Start of Block
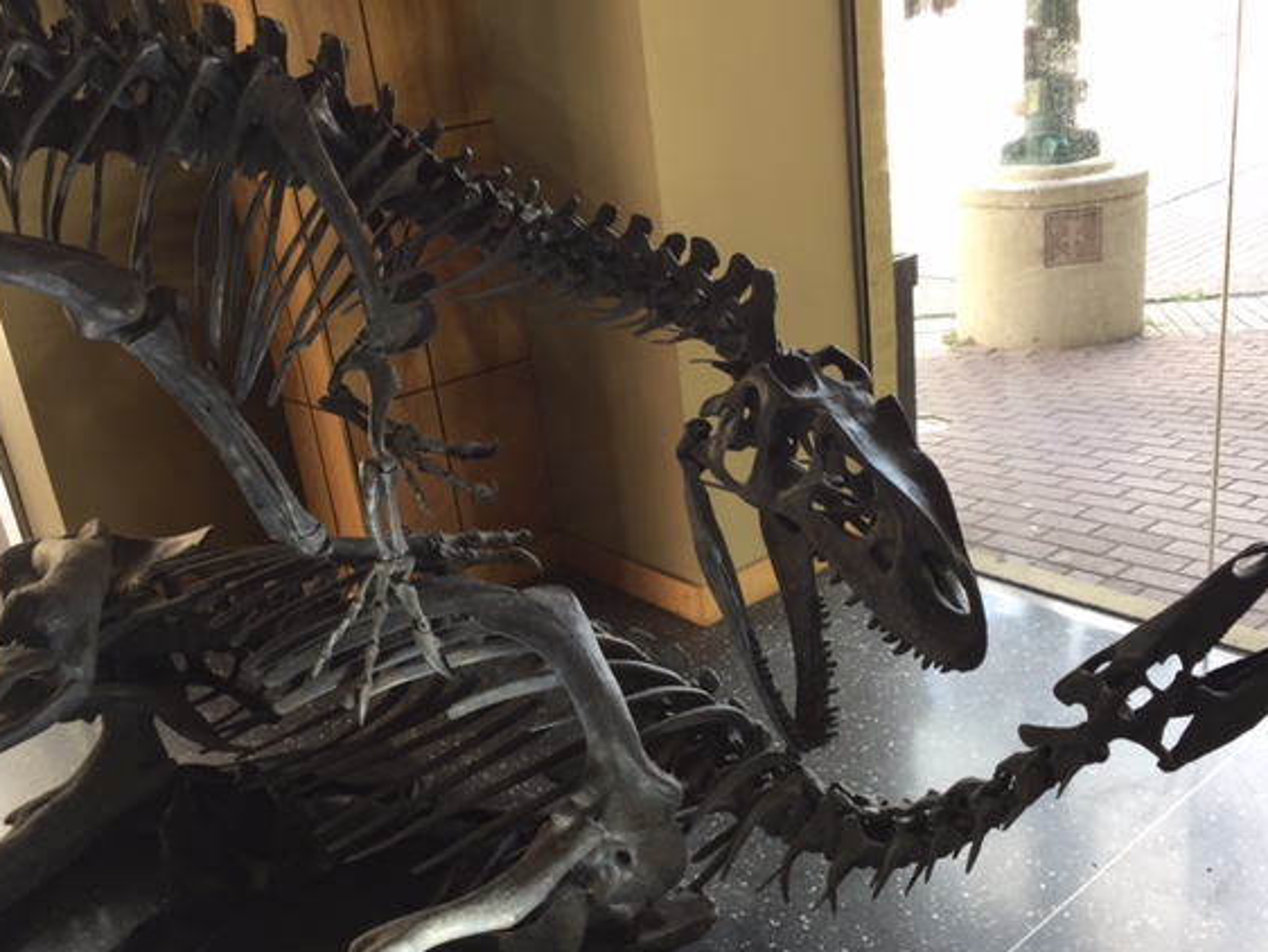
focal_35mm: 33
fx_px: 1209
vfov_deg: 42.9
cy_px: 523
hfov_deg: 55.3
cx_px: 661
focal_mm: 4.15
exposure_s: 1/60
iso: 32
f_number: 2.2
End of Block
> Task to complete
I'd like the material above repeated exactly, with the pictures omitted.

> Answer
focal_35mm: 33
fx_px: 1209
vfov_deg: 42.9
cy_px: 523
hfov_deg: 55.3
cx_px: 661
focal_mm: 4.15
exposure_s: 1/60
iso: 32
f_number: 2.2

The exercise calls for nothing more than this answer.